The chip manufacturer announced that it was teaming up with Defense Advanced Research Projects Agency, which is an arm of the U.S. Department of Defense, for a four-year contract worth around $23 million.
"The Electronics Resurgence Initiative jump-starts innovations to address the challenges stemming from the end of Moore's law," said Steve Keckler, vice president of architecture research at Nvidia. "The technologies that are developed through the ERI program will have a substantial impact on the future of electronic computing devices and Nvidia's future products."
Moore's law has come up a couple of times throughout phone calls with Colette Kress, Nvidia's CFO. "One, an understanding that the slowdown of Moore's law is in front of us or is actually here today.
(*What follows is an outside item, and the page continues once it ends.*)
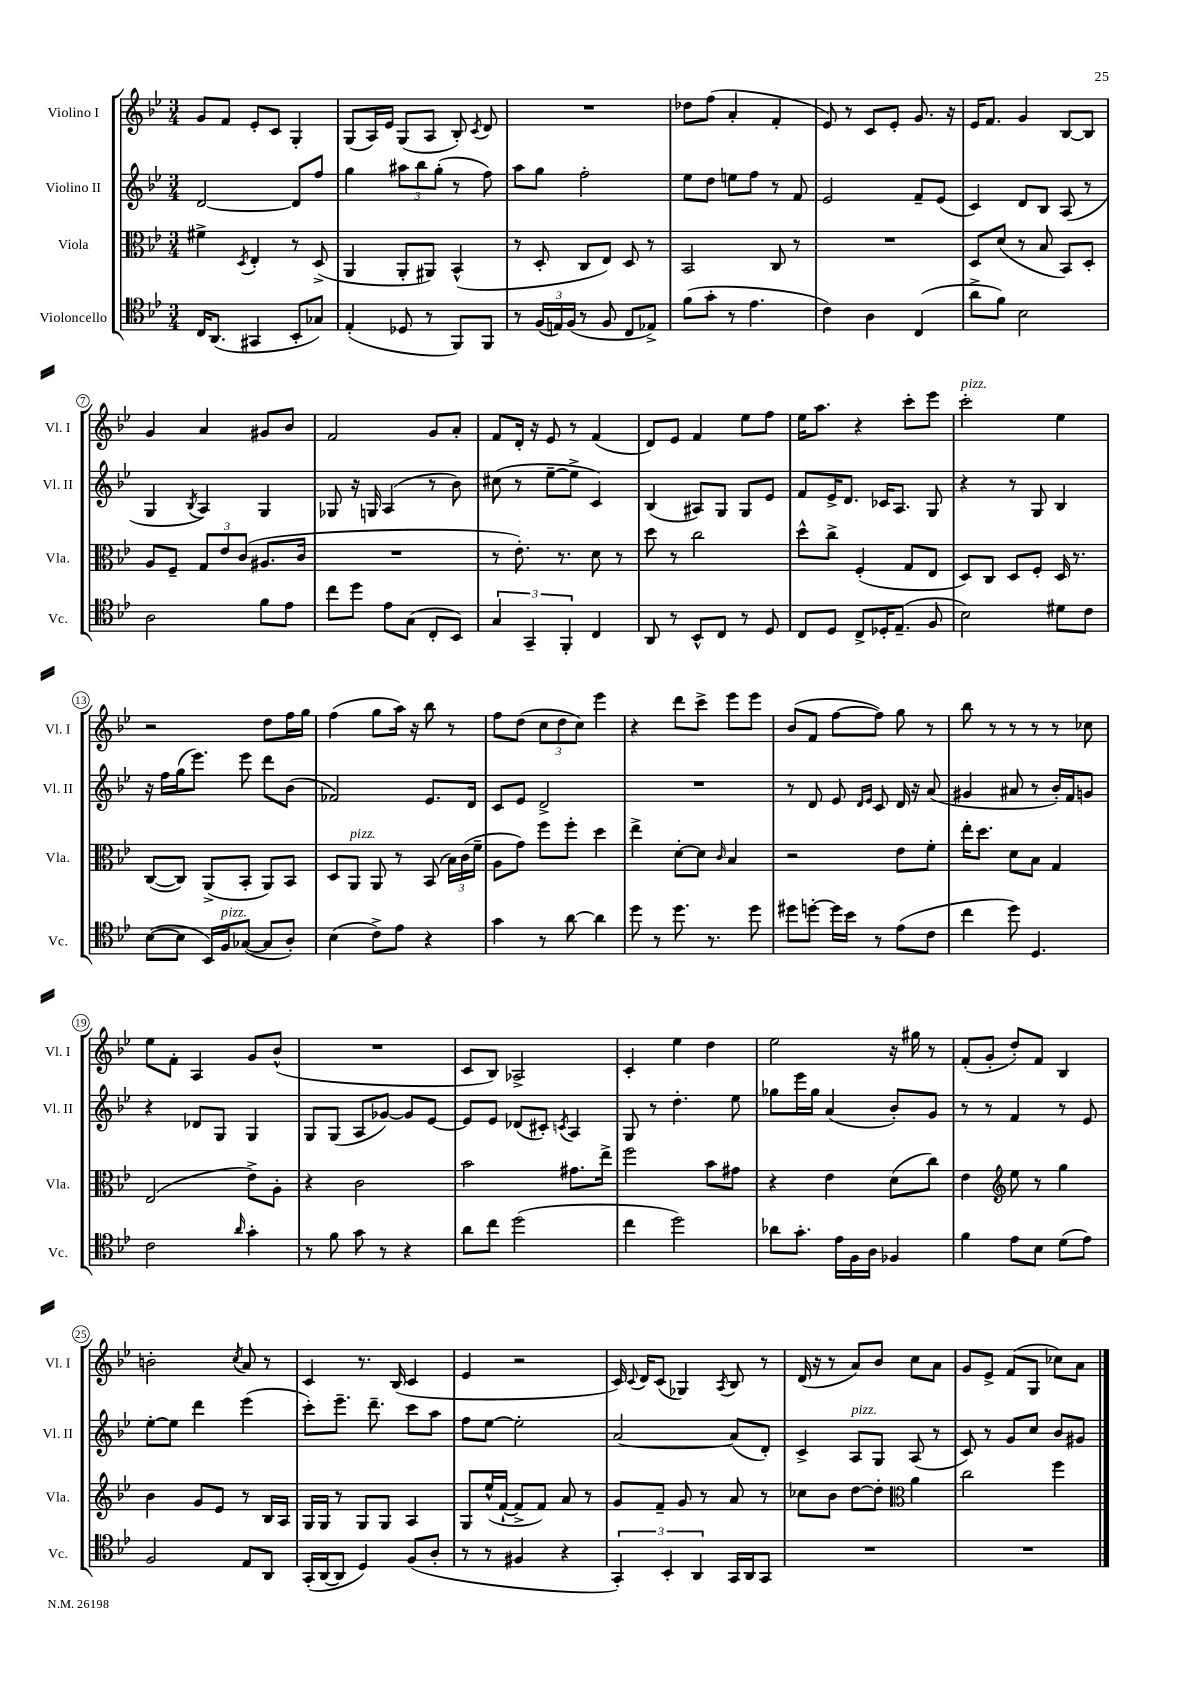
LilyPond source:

The slowdown of Moore's law puts in a question in terms of how am I going to get additional throughput and compute capacity out of the overall configurations I have today versus what I had seen in the past. The use of acceleration, therefore, is front and center," said Kress at Nasdaq's investor conference on June 12.
Action Alerts PLUS analyst Zev Fima sees this contract as a good move on Nvidia's part. "At first look, $23 million over 4 years, nothing to get excited about. But the real kicker is that if this is successful, Nvidia's GPUs could be able to compete with ASICs, which many have cited as a source of competition and is a point the bears like to harp on, while still maintaining their programmability and be backwards compatible thanks to CUDA. That is a game changer."